Print the stretch of the article on the Assembly budget records ruling from "The court is" through "and caucus budgets.", word for word.

◆ Source text ◆
=-=-=

Judge Timothy M. Frawley issued the tentative ruling Thursday, siding with the Los Angeles Times — parent company of the Glendale News-Press, La Cañada Valley Sun and Pasadena Sun — and McClatchy Newspapers, which sued after Assembly leaders denied requests for the budget information, claiming the documents were exempt from public disclosure laws.

Reporters sought budget records for lawmakers after Assemblyman Anthony Portantino (D-La Cañada Flintridge) complained in June that Democratic leaders slashed his staff budget as political payback for voting against the party’s budget proposal.

The Assembly, which has up to 60 days to appeal the decision, is not likely to contest the order, said John Vigna, a spokesman for Perez’s office.

An appeal “is a possibility, but we have no immediate plans to do so. The judge’s ruling was pretty clear,” Vigna said. “We’re looking at compliance with the ruling.”

The court is expected to order disclosure of the budget records as early as next week.

In his tentative ruling, Frawley wrote that he was “persuaded that the strong public interest in disclosure outweighs any reason for keeping the records secret.”

Assembly spending figures released during the political spat showed that some legislators conceal their true spending levels by tapping committee and caucus budgets.

Attorney Kelli Sager, who represented the newspapers, said the decision was a “strong affirmation of the public’s right to know how the state Legislature is spending taxpayer dollars.”

Calling the ruling a “first step” in bringing about greater transparency and accountability, Portantino said the judgment was more than a personal victory.

“It’s no longer about me. The press has done a very good job of showing how budgets have been manipulated,” he said. “Now, it’s time to focus on how we bring fairness and accountability to the process.”

Vigna cast the ruling as helping Sacramento better understand open-records laws that the current Legislature never passed.

The Legislative Open Records Act “is a law we didn’t write, and the precedent we were upholding, we didn’t set,” he said. “Now we have some clarification … and we’ll adopt procedures accordingly.”

Terry Francke, general counsel for the open-government group Californians Aware, said the ruling was the first significant legal test of the act and “a game-opener” in terms of expanding the public’s right to know how lawmakers do public business.

“It looks like this case has at least warned the Legislature not to get too creative when it comes to secrecy,” he said.

=-=-=

◆ Recorded data ◆
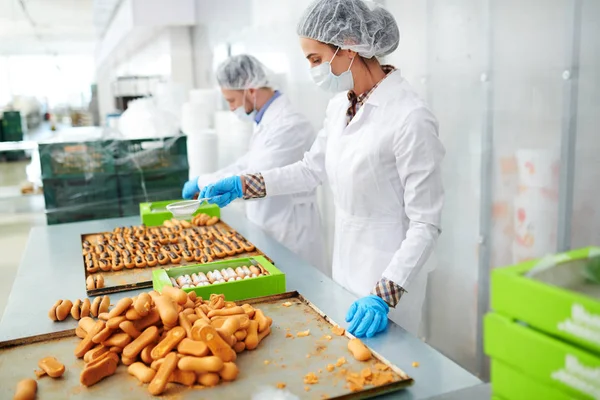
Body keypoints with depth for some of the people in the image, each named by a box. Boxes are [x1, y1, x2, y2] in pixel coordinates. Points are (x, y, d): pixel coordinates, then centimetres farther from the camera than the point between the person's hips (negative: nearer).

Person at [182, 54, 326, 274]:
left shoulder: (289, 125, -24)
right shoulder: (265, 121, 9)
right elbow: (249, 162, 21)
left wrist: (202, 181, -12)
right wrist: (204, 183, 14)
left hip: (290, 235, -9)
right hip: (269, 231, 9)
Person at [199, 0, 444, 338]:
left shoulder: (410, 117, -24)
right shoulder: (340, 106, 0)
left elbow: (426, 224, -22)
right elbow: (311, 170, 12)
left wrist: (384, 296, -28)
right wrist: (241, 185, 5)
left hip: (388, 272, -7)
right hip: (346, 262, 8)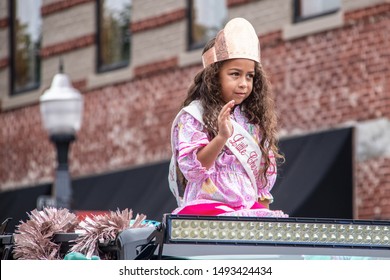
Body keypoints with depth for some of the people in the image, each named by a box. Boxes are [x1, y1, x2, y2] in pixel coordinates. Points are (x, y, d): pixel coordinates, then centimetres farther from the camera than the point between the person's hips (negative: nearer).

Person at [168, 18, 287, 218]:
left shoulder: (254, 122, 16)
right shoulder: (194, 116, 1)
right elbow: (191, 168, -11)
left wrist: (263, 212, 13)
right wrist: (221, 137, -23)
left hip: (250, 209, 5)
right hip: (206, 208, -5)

=-=-=

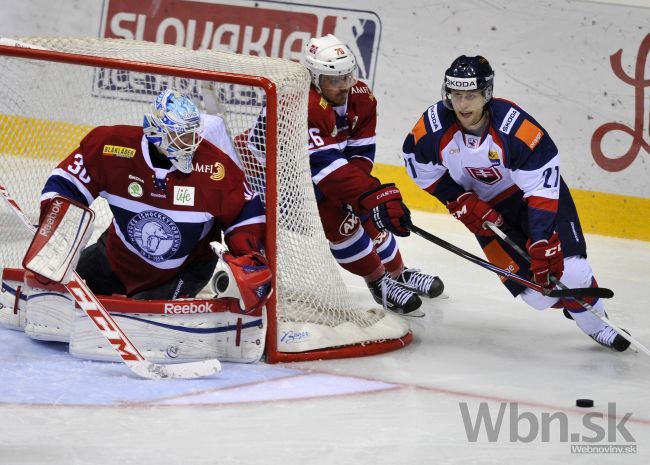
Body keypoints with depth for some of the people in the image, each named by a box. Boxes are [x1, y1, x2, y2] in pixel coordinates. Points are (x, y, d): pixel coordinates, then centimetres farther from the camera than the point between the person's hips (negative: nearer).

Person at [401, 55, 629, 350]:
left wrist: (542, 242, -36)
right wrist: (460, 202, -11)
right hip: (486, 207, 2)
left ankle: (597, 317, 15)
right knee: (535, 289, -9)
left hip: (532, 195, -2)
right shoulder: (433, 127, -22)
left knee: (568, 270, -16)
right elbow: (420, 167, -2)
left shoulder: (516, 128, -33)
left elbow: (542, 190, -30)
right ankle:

=-=-=

◆ Answer to this exercise ◆
The court is expected to order disclosure of the budget records as early as next week.

In his tentative ruling, Frawley wrote that he was “persuaded that the strong public interest in disclosure outweighs any reason for keeping the records secret.”

Assembly spending figures released during the political spat showed that some legislators conceal their true spending levels by tapping committee and caucus budgets.